— Prompt —
Leaving out any pictures, transcribe every record exactly.

— Source information —
┌──
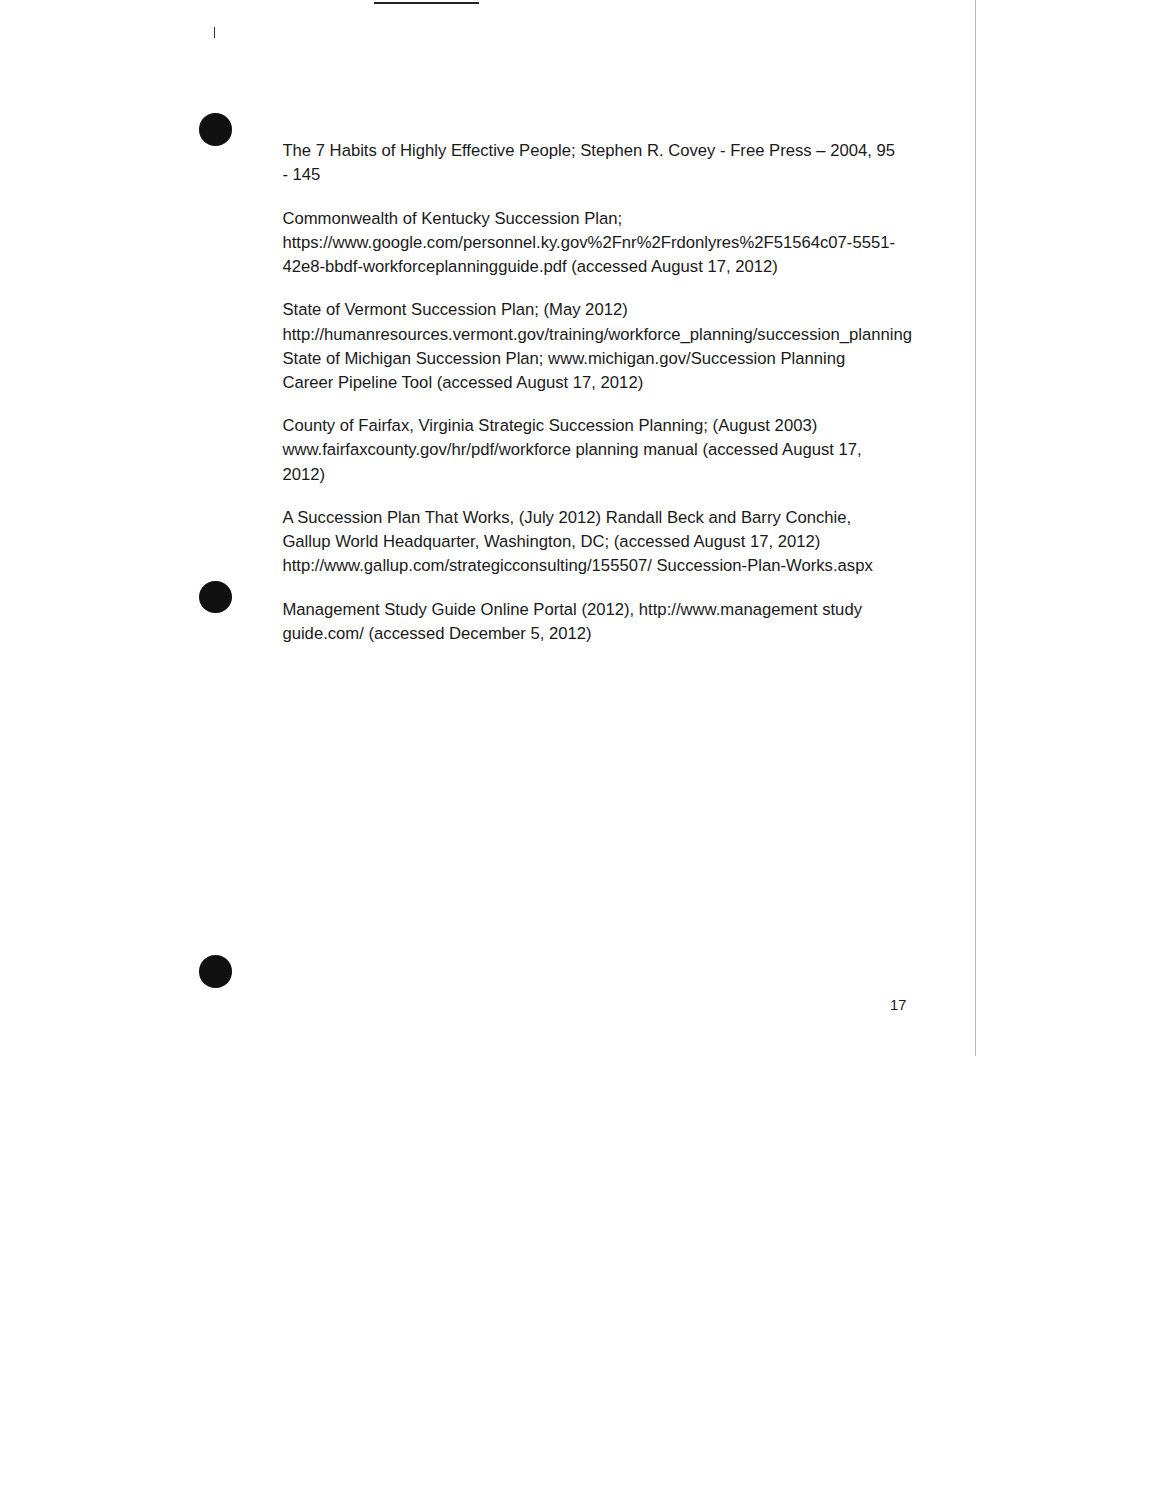The 7 Habits of Highly Effective People; Stephen R. Covey - Free Press – 2004, 95 - 145
Commonwealth of Kentucky Succession Plan;
https://www.google.com/personnel.ky.gov%2Fnr%2Frdonlyres%2F51564c07-5551-42e8-bbdf-workforceplanningguide.pdf (accessed August 17, 2012)
State of Vermont Succession Plan; (May 2012)
http://humanresources.vermont.gov/training/workforce_planning/succession_planning
State of Michigan Succession Plan; www.michigan.gov/Succession Planning Career Pipeline Tool (accessed August 17, 2012)
County of Fairfax, Virginia Strategic Succession Planning; (August 2003)
www.fairfaxcounty.gov/hr/pdf/workforce planning manual (accessed August 17, 2012)
A Succession Plan That Works, (July 2012) Randall Beck and Barry Conchie, Gallup World Headquarter, Washington, DC; (accessed August 17, 2012)
http://www.gallup.com/strategicconsulting/155507/ Succession-Plan-Works.aspx
Management Study Guide Online Portal (2012), http://www.management study guide.com/ (accessed December 5, 2012)
17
└──
— Written answer —
The 7 Habits of Highly Effective People; Stephen R. Covey - Free Press – 2004, 95 - 145
Commonwealth of Kentucky Succession Plan;
https://www.google.com/personnel.ky.gov%2Fnr%2Frdonlyres%2F51564c07-5551-42e8-bbdf-workforceplanningguide.pdf (accessed August 17, 2012)
State of Vermont Succession Plan; (May 2012)
http://humanresources.vermont.gov/training/workforce_planning/succession_planning
State of Michigan Succession Plan; www.michigan.gov/Succession Planning Career Pipeline Tool (accessed August 17, 2012)
County of Fairfax, Virginia Strategic Succession Planning; (August 2003)
www.fairfaxcounty.gov/hr/pdf/workforce planning manual (accessed August 17, 2012)
A Succession Plan That Works, (July 2012) Randall Beck and Barry Conchie, Gallup World Headquarter, Washington, DC; (accessed August 17, 2012)
http://www.gallup.com/strategicconsulting/155507/ Succession-Plan-Works.aspx
Management Study Guide Online Portal (2012), http://www.management study guide.com/ (accessed December 5, 2012)
17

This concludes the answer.